7.1 Understanding Cryptography
Cryptography is a
collection of mathematical techniques for protecting information.
Using cryptography, you can transform written words and other kinds
of messages so that they are unintelligible to anyone who does not
possess a specific mathematical
key
necessary to unlock the message. The process of using cryptography to
scramble a message is called
encryption.
The process of unscrambling the message by use of the appropriate key
is called
decryption.
Figure 7-1 illustrates how these two processes fit
together.
Cryptography is used to prevent information from being accessed by an
unauthorized recipient. In theory, once a piece of information is
encrypted, the encrypted data can be accidentally disclosed or
intercepted by a third party without compromising the security of the
information, provided that the key necessary to decrypt the
information is not disclosed and that the method of encryption will
resist attempts to decrypt the message without the key.

Stored items:
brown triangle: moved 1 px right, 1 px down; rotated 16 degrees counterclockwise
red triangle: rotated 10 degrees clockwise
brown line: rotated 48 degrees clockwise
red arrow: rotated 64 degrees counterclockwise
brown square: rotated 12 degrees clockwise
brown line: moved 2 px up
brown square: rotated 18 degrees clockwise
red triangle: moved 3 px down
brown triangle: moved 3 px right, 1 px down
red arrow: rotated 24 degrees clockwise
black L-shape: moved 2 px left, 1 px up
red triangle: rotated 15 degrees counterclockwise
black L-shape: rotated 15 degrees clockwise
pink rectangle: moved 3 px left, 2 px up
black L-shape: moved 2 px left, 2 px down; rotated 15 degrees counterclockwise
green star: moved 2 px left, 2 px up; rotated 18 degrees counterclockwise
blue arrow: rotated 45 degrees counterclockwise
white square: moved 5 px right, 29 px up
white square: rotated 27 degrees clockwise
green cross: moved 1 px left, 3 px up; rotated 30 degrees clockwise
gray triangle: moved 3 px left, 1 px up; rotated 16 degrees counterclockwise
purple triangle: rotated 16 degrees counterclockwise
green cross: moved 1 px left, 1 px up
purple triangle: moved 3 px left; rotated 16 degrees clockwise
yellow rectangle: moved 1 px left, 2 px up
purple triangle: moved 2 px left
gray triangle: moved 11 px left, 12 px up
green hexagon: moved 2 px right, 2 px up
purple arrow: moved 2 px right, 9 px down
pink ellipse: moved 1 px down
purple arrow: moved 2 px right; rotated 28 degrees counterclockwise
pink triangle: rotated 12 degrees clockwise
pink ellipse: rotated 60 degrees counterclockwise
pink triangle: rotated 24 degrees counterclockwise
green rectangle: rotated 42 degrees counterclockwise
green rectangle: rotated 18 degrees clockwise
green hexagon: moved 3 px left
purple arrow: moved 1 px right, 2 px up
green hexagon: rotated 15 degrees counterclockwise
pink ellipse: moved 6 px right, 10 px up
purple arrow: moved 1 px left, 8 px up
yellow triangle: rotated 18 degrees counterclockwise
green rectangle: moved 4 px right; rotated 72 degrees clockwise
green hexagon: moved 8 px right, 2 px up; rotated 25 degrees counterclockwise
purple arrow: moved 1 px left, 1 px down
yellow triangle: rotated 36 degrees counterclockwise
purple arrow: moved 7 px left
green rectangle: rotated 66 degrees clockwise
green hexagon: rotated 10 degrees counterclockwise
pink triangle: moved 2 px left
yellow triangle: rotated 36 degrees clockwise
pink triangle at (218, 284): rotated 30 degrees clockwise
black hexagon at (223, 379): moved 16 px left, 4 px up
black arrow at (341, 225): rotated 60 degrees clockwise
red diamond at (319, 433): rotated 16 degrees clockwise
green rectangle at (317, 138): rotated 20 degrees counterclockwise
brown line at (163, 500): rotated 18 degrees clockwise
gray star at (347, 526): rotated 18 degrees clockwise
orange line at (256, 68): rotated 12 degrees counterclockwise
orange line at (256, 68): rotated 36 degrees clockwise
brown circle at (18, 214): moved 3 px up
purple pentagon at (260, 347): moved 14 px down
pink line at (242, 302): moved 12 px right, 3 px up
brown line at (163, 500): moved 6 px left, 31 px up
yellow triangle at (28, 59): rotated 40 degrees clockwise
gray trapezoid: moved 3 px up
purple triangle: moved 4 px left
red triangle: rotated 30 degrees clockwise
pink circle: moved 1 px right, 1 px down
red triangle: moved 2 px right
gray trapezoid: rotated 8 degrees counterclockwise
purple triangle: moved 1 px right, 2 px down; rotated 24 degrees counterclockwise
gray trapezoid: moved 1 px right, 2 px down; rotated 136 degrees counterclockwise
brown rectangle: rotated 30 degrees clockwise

== Task requirements ==
(1) In the cryptography passage, what term is given for unscrambling a message by use of the appropriate key?
(2) Extend the cryptography passage, beginning right after its final sentence.

== Expected outputs ==
(1) Decryption.

(2)
For example, here is a message that you might want to encrypt:
SSL is a cryptographic protocol
And here is how the message might look after it has been encrypted:
Ç'@%[»FÇ«;$TfiP|x¿EûóõÑ%ß+ö~·...aÜ"BÆuâw
Because the decryption key is not shown, it should not be practical
to take the preceding line of gibberish and turn it back into the
original message.
7.1.1 Roots of Cryptography
The science of cryptography is thousands of
years old. In his book The Code Breakers, David
Kahn traces the roots of cryptography back to ancient Egypt, Greece,
and Rome. For example, writes Kahn, Greek generals used cryptography
to send coded messages to commanders who were in the field. In the
event that a messenger was intercepted by the enemy, the
message's content would not be revealed.
Most cryptographic systems have been based on two
techniques: substitution and transposition:
- Substitution
-
Substitution is based on the principle
of replacing each letter in the message you wish to encrypt with
another one. The Caesar cipher, for example, substitutes the letter
"a" with the letter
"d," the letter
"b" with the letter
"e," and so on. Some substitution
ciphers use the same substitution scheme for every letter in the
message that is being encrypted; others use different schemes for
different letters.
- Transposition
-
Transposition is based on scrambling the
characters that are in the message. One transposition system involves
writing a message into a table row by row, then reading it out column
by column. Double transposition ciphers involve using two such
transformations.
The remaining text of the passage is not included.